Le dernier texte, qui rappelle la coutume de terminer une chanson par «excusez-la», est une défense et illustration du rôle fondamental de l’art (populaire et savant) dans la vie. Il se termine par le rappel que l’art confirme «notre besoin d’être pleinement au monde et de laisser encore et toujours des traces de notre passage dans la neige, dans la mémoire et dans le temps» (p. 45). Et Chiasson clôt le recueil, et l’ensemble du projet Autoportrait, par cet «excusez-la» qui le lie avec ceux et celles qui l’ont précédé.
Autoportrait est une œuvre monumentale, tant par son ampleur que par la richesse des propos et des formes explorées. Chiasson a su nous faire partager ses expériences, ses inquiétudes, ses intuitions, ses valeurs en se servant du piment ludique que peuvent être les formes littéraires.
- Chiasson, Herménégilde.

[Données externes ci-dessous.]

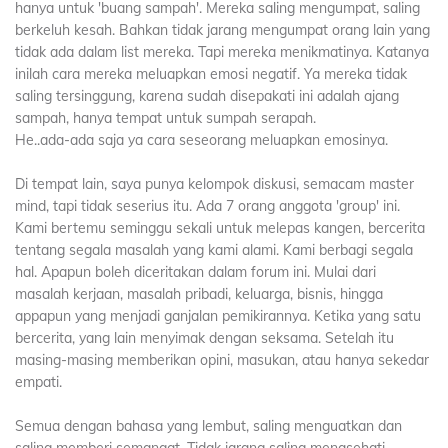
hanya untuk 'buang sampah'. Mereka saling mengumpat, saling
berkeluh kesah. Bahkan tidak jarang mengumpat orang lain yang
tidak ada dalam list mereka. Tapi mereka menikmatinya. Katanya
inilah cara mereka meluapkan emosi negatif. Ya mereka tidak
saling tersinggung, karena sudah disepakati ini adalah ajang
sampah, hanya tempat untuk sumpah serapah.
He..ada-ada saja ya cara seseorang meluapkan emosinya.
Di tempat lain, saya punya kelompok diskusi, semacam master
mind, tapi tidak seserius itu. Ada 7 orang anggota 'group' ini.
Kami bertemu seminggu sekali untuk melepas kangen, bercerita
tentang segala masalah yang kami alami. Kami berbagi segala
hal. Apapun boleh diceritakan dalam forum ini. Mulai dari
masalah kerjaan, masalah pribadi, keluarga, bisnis, hingga
appapun yang menjadi ganjalan pemikirannya. Ketika yang satu
bercerita, yang lain menyimak dengan seksama. Setelah itu
masing-masing memberikan opini, masukan, atau hanya sekedar
empati.
Semua dengan bahasa yang lembut, saling menguatkan dan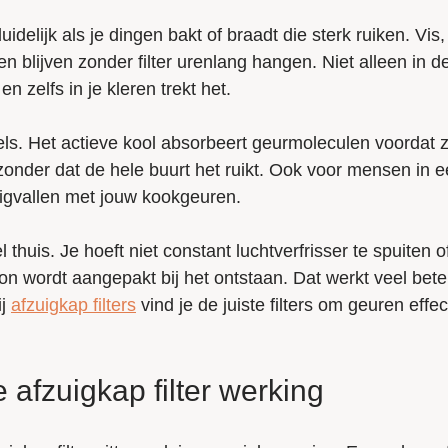
delijk als je dingen bakt of braadt die sterk ruiken. Vis,
n blijven zonder filter urenlang hangen. Niet alleen in d
 zelfs in je kleren trekt het.
els. Het actieve kool absorbeert geurmoleculen voordat 
zonder dat de hele buurt het ruikt. Ook voor mensen in 
stigvallen met jouw kookgeuren.
thuis. Je hoeft niet constant luchtverfrisser te spuiten o
n wordt aangepakt bij het ontstaan. Dat werkt veel bete
ij
afzuigkap filters
vind je de juiste filters om geuren effec
 afzuigkap filter werking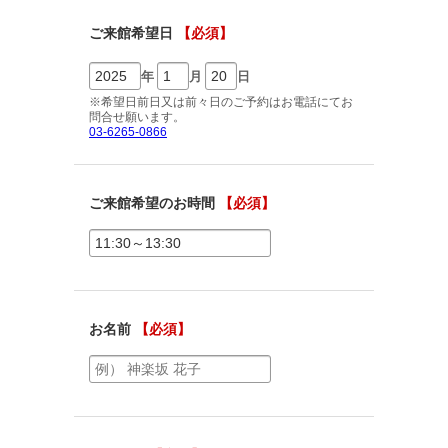
ご相談予約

Identités, Sudbury, Prise de parole, 2014, 45 p.
- Chiasson, Herménégilde. Lectures, Sudbury, Prise de parole, 2014, 45 p.
- Chiasson, Herménégilde. Découpages, Sudbury, Prise de parole, 2014, 48 p.
- Chiasson, Herménégilde. Excuses, Sudbury, Prise de parole, 2014, 45 p.
À propos…
David Lonergan est Québécois de naissance et vit en Acadie depuis 1994. Il a travaillé dans divers domaines : théâtre, journalisme (écrit, radio, télévision), enseignement (au secondaire puis à l’universitaire). Il a publié plusieurs livres dont plus récemment aux Éditions Prise de parole, Paroles d’Acadie : anthologie de la littérature acadienne 1958-2009 (2010) et Acadie 72 : naissance de la modernité acadienne (2013).